“It will have put him prodigiously on! Mr. Bender—as he said to me at Dedborough of his noble host there,” Hugh pursued—“is ‘a very nice man’; but he’s a product of the world of advertisment, and advertisement is all he sees and aims at. He lives in it as a saint in glory or a fish in water.”

She took it from him as half doubting. “But mayn’t advertisement, in so special a case, turn, on the whole, against him?”

Hugh shook a negative forefinger with an expression he might have caught from foreign comrades. “He rides the biggest whirlwind—he has got it saddled and bitted.”

She faced the image, but cast about “Then where does our success come in?”

“In our making the beast, all the same, bolt with him and throw him.” And Hugh further pointed the moral. “If in such proceedings all he knows is publicity the thing is to give him publicity, and it’s only a question of giving him enough. By the time he has enough for himself, you see, he’ll have too much for every one else—so that we shall ‘up’ in a body and slay him.”

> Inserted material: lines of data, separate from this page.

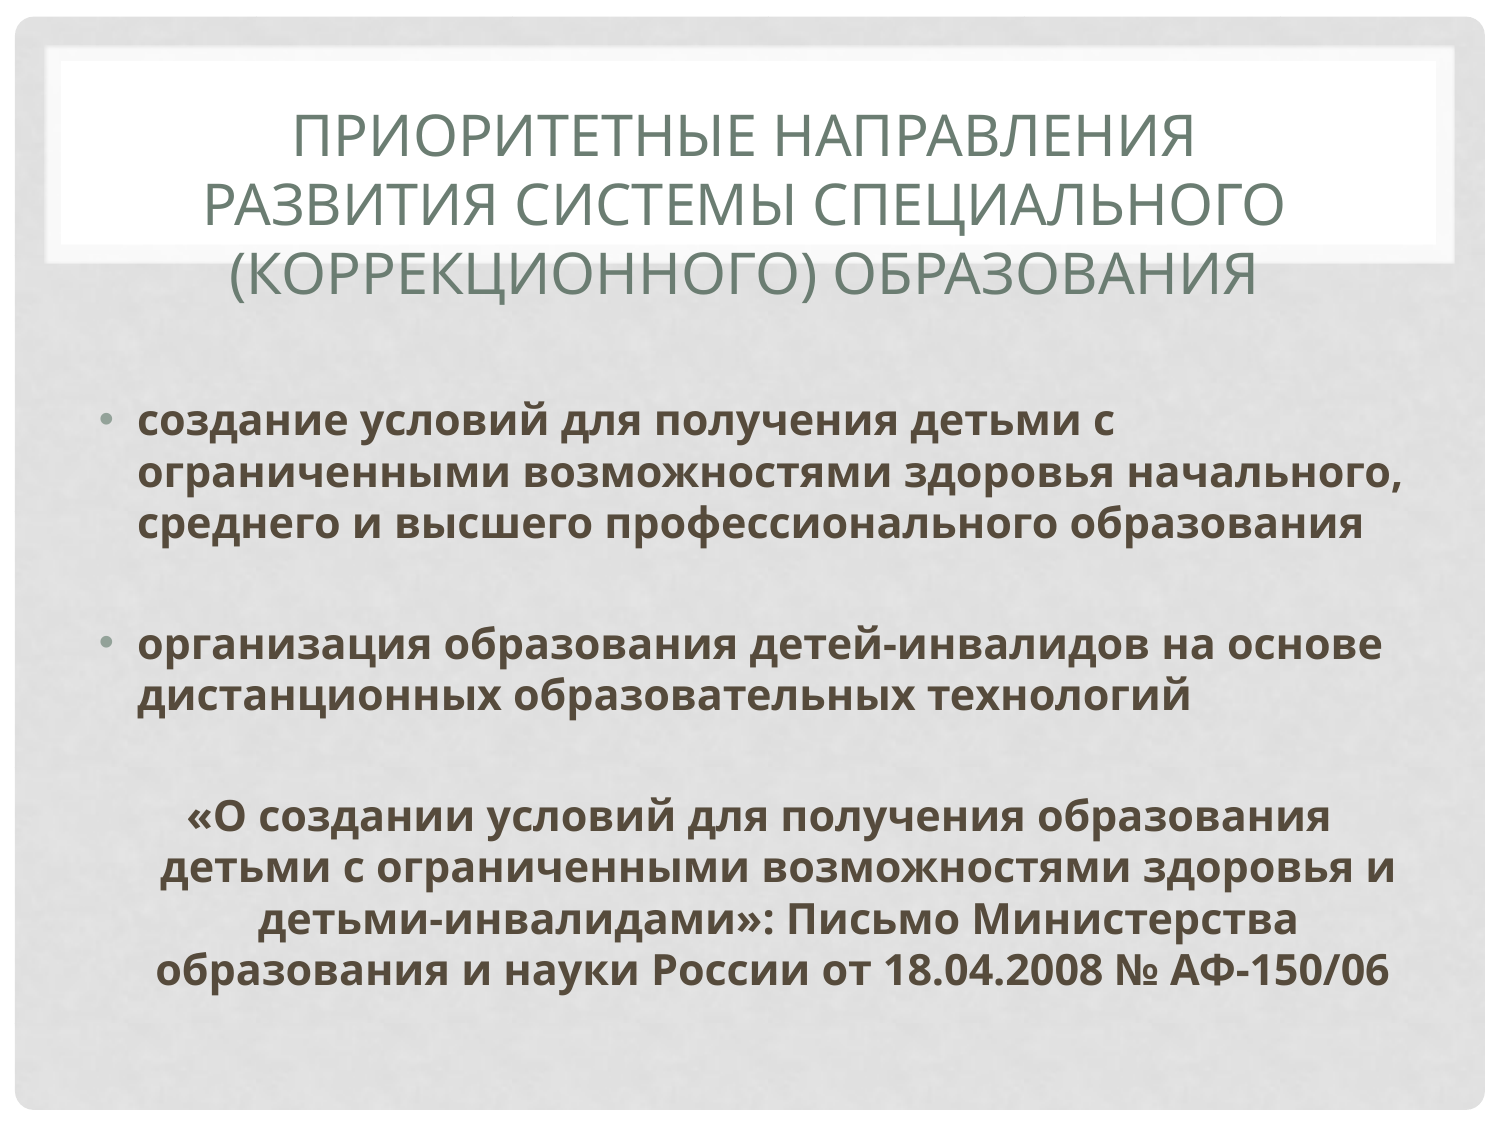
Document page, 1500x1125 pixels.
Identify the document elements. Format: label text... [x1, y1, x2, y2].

title Приоритетные направления развития системы специального (коррекционного) образования [64, 90, 1425, 315]
list создание условий для получения детьми с ограниченными возможностями здоровья начального, среднего и высшего профессионального образования организация образования детей-инвалидов на основе дистанционных образовательных технологий «О создании условий для получения образования детьми с ограниченными возможностями здоровья и детьми-инвалидами»: Письмо Министерства образования и науки России от 18.04.2008 № АФ-150/06 [64, 385, 1436, 1083]
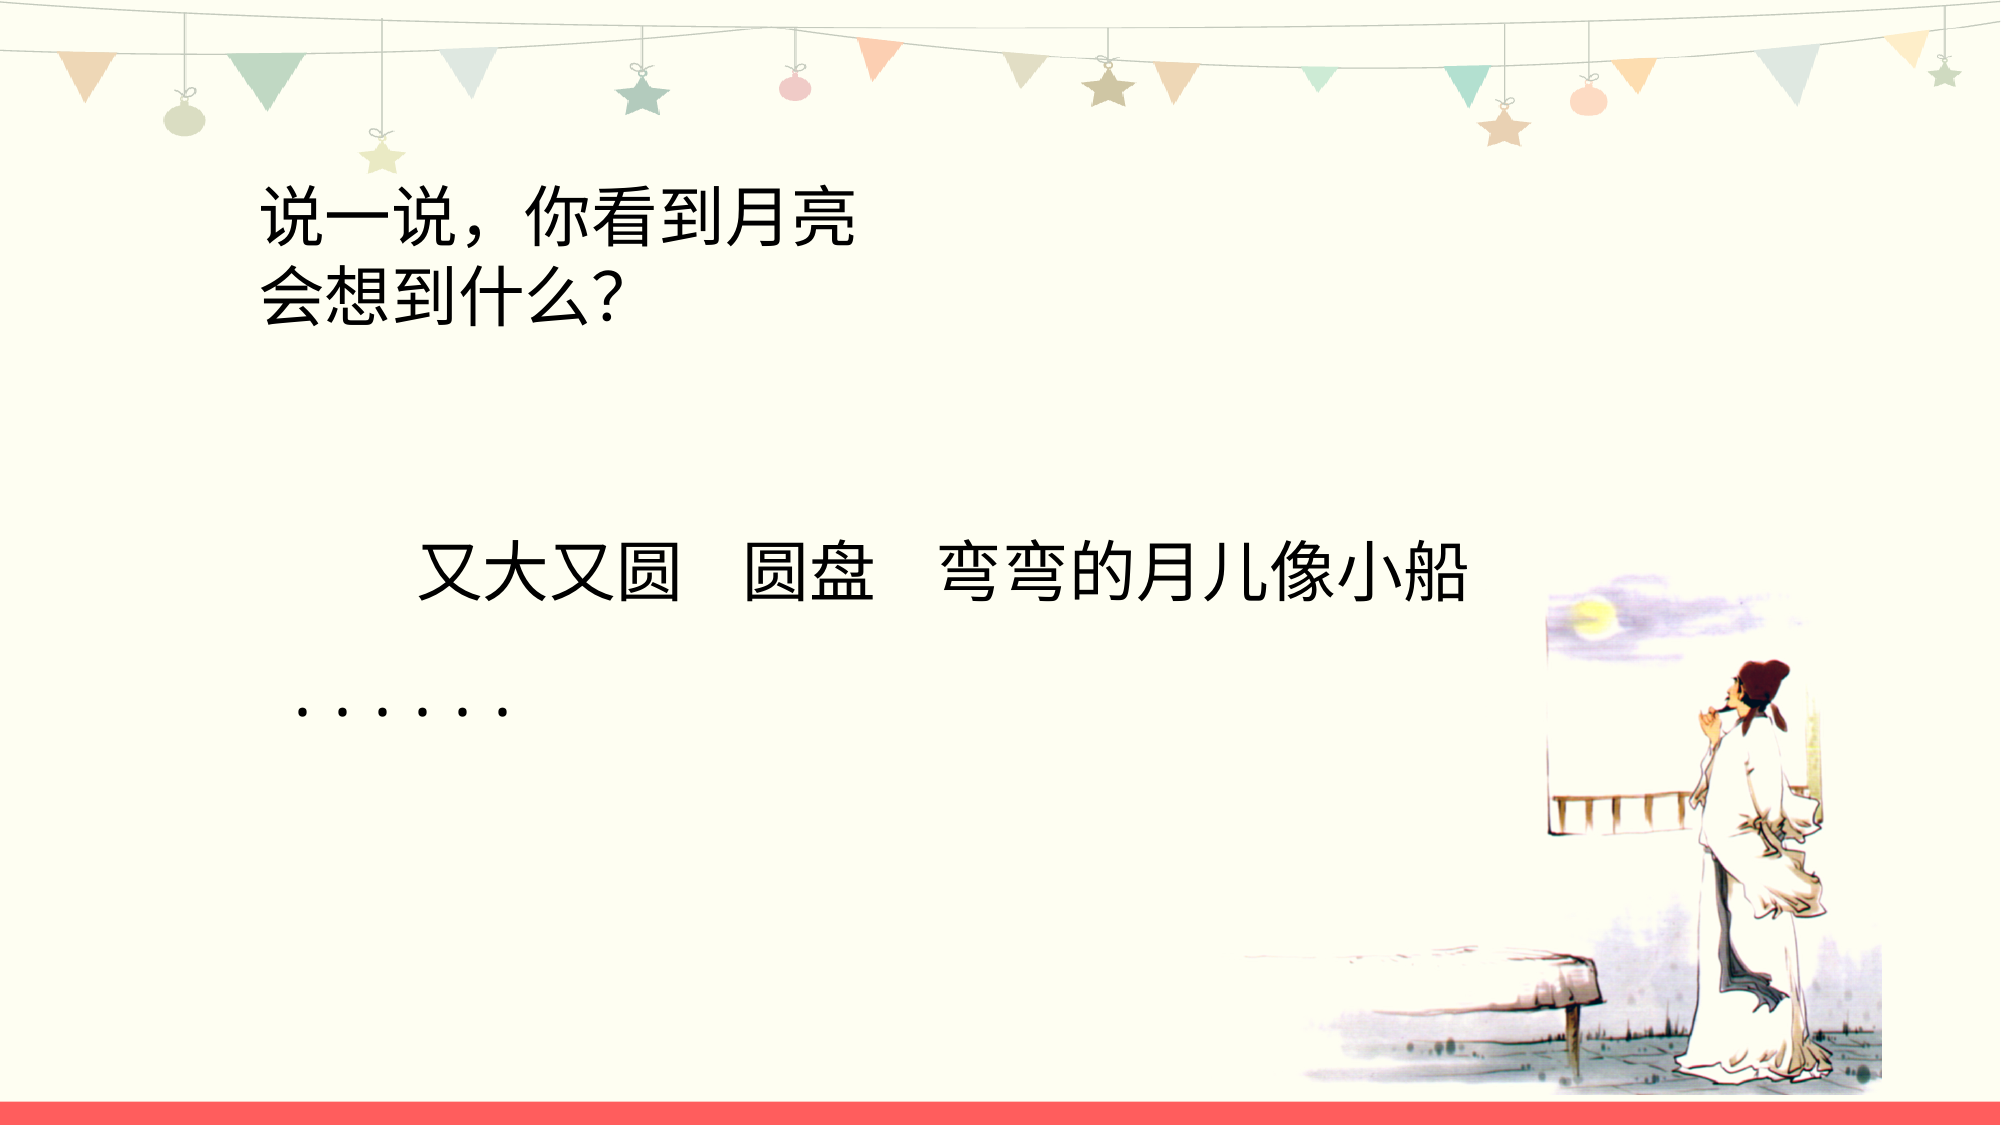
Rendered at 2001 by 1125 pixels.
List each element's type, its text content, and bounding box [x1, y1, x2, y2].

text_box 又大又圆 圆盘 弯弯的月儿像小船 ...... [267, 482, 1208, 737]
picture [1210, 481, 1882, 1095]
text_box 说一说，你看到月亮会想到什么？ [243, 167, 922, 343]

The girl’s eyebrows, in her wondering face, rose to a question. “But if he has meanwhile got the picture?”

“We’ll slay him before he gets it!” He revelled in the breadth of his view. “Our own policy must be to organise to that end the inevitable outcry. Organise Bender himself—organise him to scandal.” Hugh had already even pity to spare for their victim. “He won’t know it from a boom.”

Though carried along, however, Lady Grace could still measure. “But that will be only if he wants and decides for the picture.”

“We must make him then want and decide for it—decide, that is, for ‘ours.’ To save it we must work him up—he’ll in that case want it so indecently much. Then we shall have to want it more!”

“Well,” she anxiously felt it her duty to remind him, “you can take a horse to water——!”